Required work. In the lockdown air pollution excerpt, which two pollutants' concentrations were added to the cumulative sum analysis? Please answer in a few words.

Selected extract.
——
As such the meteorology in 2020 to date has been truly exceptional.
Changes in NO2 and O3
We have updated the cumulative sum analysis from our last blog to include NO2 and O3 concentrations and extended it to include many more AURN sites.
You’ll recall from my earlier blog that the approach taken to explore the lockdown’s impact on air pollution was first to construct a model to estimate what air pollution would have been with ‘business as usual’ without the ‘lockdown intervention’. The work builds upon a range of statistical models, to predict concentrations using meteorological and other data as input (Carslaw and Taylor, 2009, Carslaw et al., 2012; Grange and Carslaw, 2019). The analysis then compares the modelled ‘business as usual’ concentrations that would be anticipated with the actual measured concentrations.
Figure 2 illustrates that most sites showed some deviation from business as usual concentrations around the time of the lockdown. The highlighted sites are those where we have witnessed the greatest absolute deviation from business as usual.
——
Data to examine.
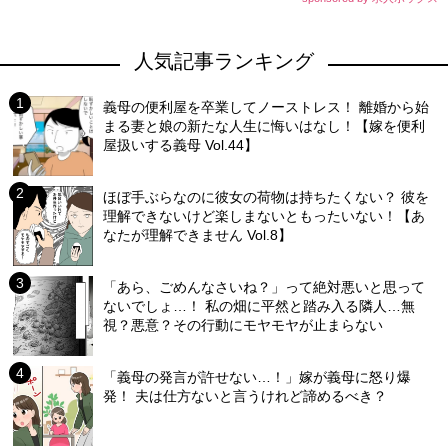
人気記事ランキング
義母の便利屋を卒業してノーストレス！ 離婚から始
まる妻と娘の新たな人生に悔いはなし！【嫁を便利
屋扱いする義母 Vol.44】
ほぼ手ぶらなのに彼女の荷物は持ちたくない？ 彼を
理解できないけど楽しまないともったいない！【あ
なたが理解できません Vol.8】
「あら、ごめんなさいね？」って絶対悪いと思って
ないでしょ…！ 私の畑に平然と踏み入る隣人…無
視？悪意？その行動にモヤモヤが止まらない
「義母の発言が許せない…！」嫁が義母に怒り爆
発！ 夫は仕方ないと言うけれど諦めるべき？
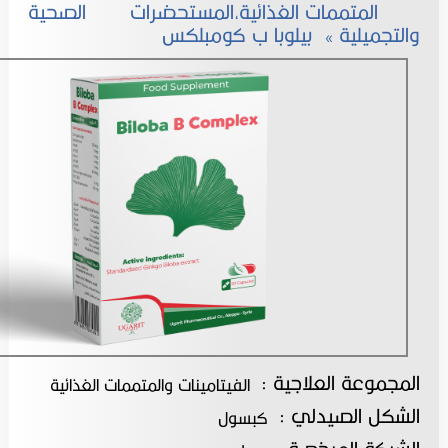
المتممات الغذائية,المستحضرات الصحية
والتجميلية
» بيلوبا ب كومبلكس
المجموعة العلاجية :
الفيتامينات والمتممات الغذائية
الشكل الصيدلي :
كبسول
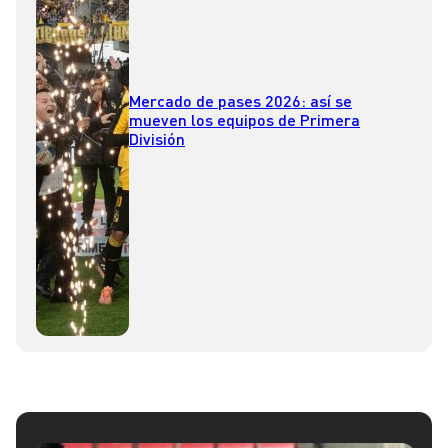
Mercado de pases 2026: así se
mueven los equipos de Primera
División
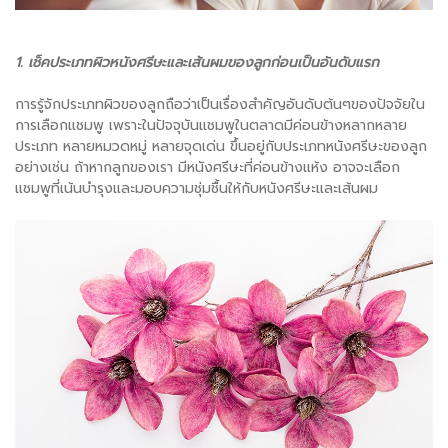
1. เช็คประเภทผิวหนังศรีษะและเส้นผมของลูกก่อนเป็นอันดับแรก
การรู้จักประเภทผิวของลูกถือว่าเป็นเรื่องสำคัญอันดับต้นๆของปัจจัยใน
การเลือกแชมพู เพราะในปัจจุบันแชมพูในตลาดมีค่อนข้างหลากหลาย
ประเภท หลายหมวดหมู่ หลายจุดเด่น ขึ้นอยู่กับประเภทหนังศรีษะของลูก
อย่างเช่น ถ้าหากลูกของเรา มีหนังศรีษะที่ค่อนข้างแห้ง อาจจะเลือก
แชมพูที่เน้นบำรุงและมอบความชุ่มชื้นให้กับหนังศรีษะและเส้นผม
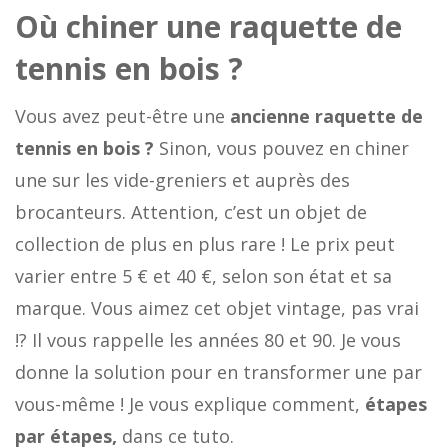
Où chiner une raquette de
tennis en bois ?
Vous avez peut-être une
ancienne raquette de
tennis en bois ?
Sinon, vous pouvez en chiner
une sur les vide-greniers et auprès des
brocanteurs. Attention, c’est un objet de
collection de plus en plus rare ! Le prix peut
varier entre 5 € et 40 €, selon son état et sa
marque. Vous aimez cet objet vintage, pas vrai
!? Il vous rappelle les années 80 et 90. Je vous
donne la solution pour en transformer une par
vous-même ! Je vous explique comment,
étapes
par étapes,
dans ce tuto.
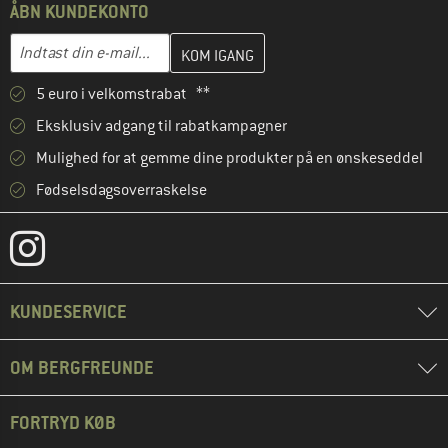
ÅBN KUNDEKONTO
Indtast din e-mailadresse her, og opret i næste trin din kundekon
E-mail-adresse
5 euro i velkomstrabat **
Eksklusiv adgang til rabatkampagner
Mulighed for at gemme dine produkter på en ønskeseddel
Fødselsdagsoverraskelse
KUNDESERVICE
OM BERGFREUNDE
FORTRYD KØB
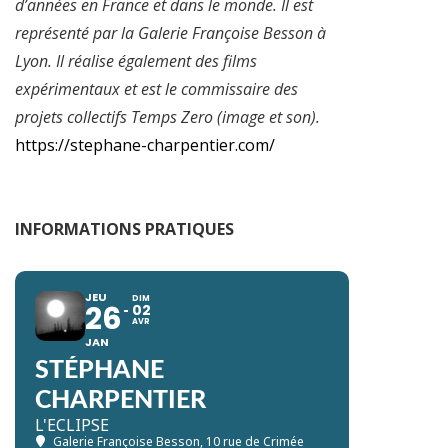
d’années en France et dans le monde. Il est
représenté par la Galerie Françoise Besson à
Lyon. Il réalise également des films
expérimentaux et est le commissaire des
projets collectifs Temps Zero (image et son).
https://stephane-charpentier.com/
INFORMATIONS PRATIQUES
JEU
DIM
26
02
AVR
JAN
STÉPHANE
CHARPENTIER
L'ECLIPSE
Galerie Françoise Besson
, 10 rue de Crimée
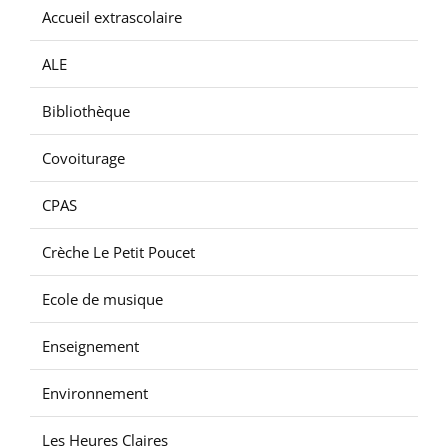
Accueil extrascolaire
ALE
Bibliothèque
Covoiturage
CPAS
Crèche Le Petit Poucet
Ecole de musique
Enseignement
Environnement
Les Heures Claires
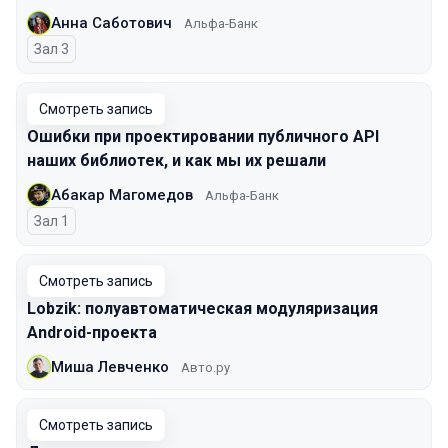
Анна Саботович
Альфа-Банк
Зал 3
Смотреть запись
Ошибки при проектировании публичного API
наших библиотек, и как мы их решали
Абакар Магомедов
Альфа-Банк
Зал 1
Смотреть запись
Lobzik: полуавтоматическая модуляризация
Android-проекта
Миша Левченко
Авто.ру
Смотреть запись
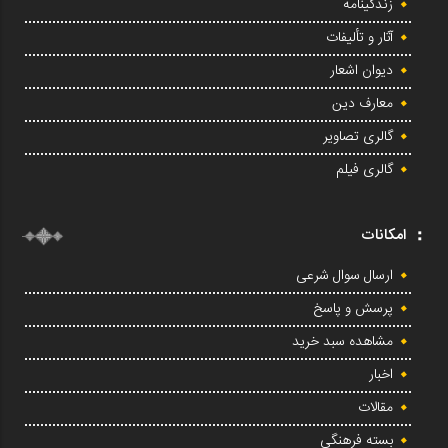
زندگینامه
آثار و تألیفات
دیوان اشعار
معارف دین
گالری تصاویر
گالری فیلم
امکانات
ارسال سوال شرعی
پرسش و پاسخ
مشاهده سبد خرید
اخبار
مقالات
بسته فرهنگی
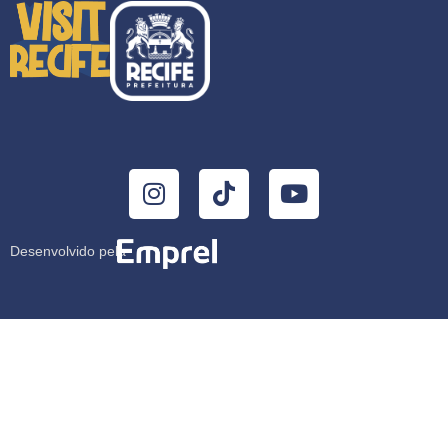
Desenvolvido pela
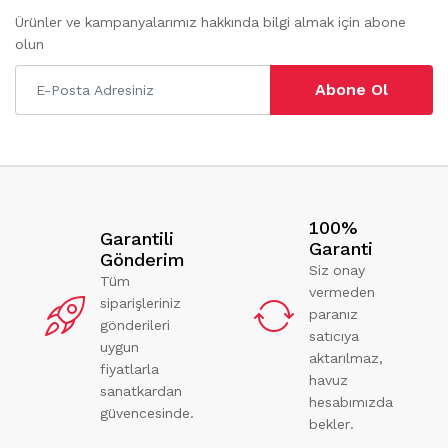
Ürünler ve kampanyalarımız hakkında bilgi almak için abone
olun
Abone Ol
100%
Garantili
Garanti
Gönderim
Siz onay
Tüm
vermeden
siparişleriniz
paranız
gönderileri
satıcıya
uygun
aktarılmaz,
fiyatlarla
havuz
sanatkardan
hesabımızda
güvencesinde.
bekler.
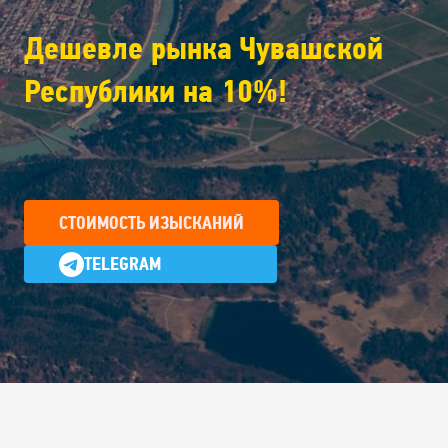
Дешевле рынка Чувашской
Республики на 10%!
СТОИМОСТЬ ИЗЫСКАНИЙ
TELEGRAM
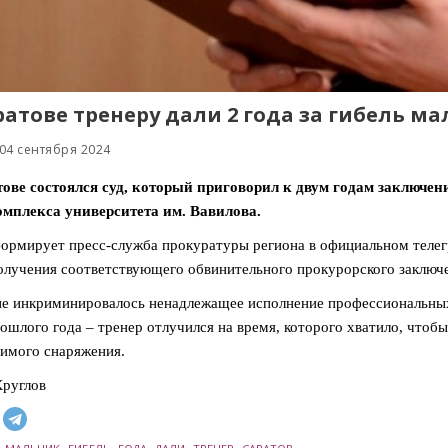
ратове тренеру дали 2 года за гибель ма
04 сентября 2024
ове состоялся суд, который приговорил к двум годам заключен
омплекса университета им. Вавилова.
ормирует пресс-служба прокуратуры региона в официальном телегр
олучения соответствующего обвинительного прокурорского заключ
 инкриминировалось ненадлежащее исполнение профессиональных 
ошлого года – тренер отлучился на время, которого хватило, чтобы
имого снаряжения.
руглов
,
,
,
,
,
,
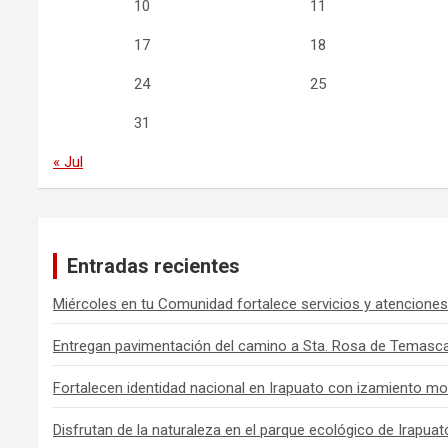
10
11
17
18
24
25
31
« Jul
Entradas recientes
Miércoles en tu Comunidad fortalece servicios y atenciones
Entregan pavimentación del camino a Sta. Rosa de Temasca
Fortalecen identidad nacional en Irapuato con izamiento mo
Disfrutan de la naturaleza en el parque ecológico de Irapuat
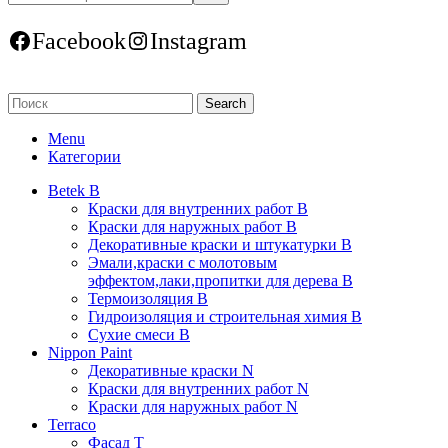
Facebook
Instagram
Search
Menu
Категории
Betek B
Краски для внутренних работ B
Краски для наружных работ B
Декоративные краски и штукатурки В
Эмали,краски с молотовым
эффектом,лаки,пропитки для дерева В
Термоизоляция В
Гидроизоляция и строительная химия В
Сухие смеси B
Nippon Paint
Декоративные краски N
Краски для внутренних работ N
Краски для наружных работ N
Terraco
Фасад Т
——
Solved problem. NO2 and O3.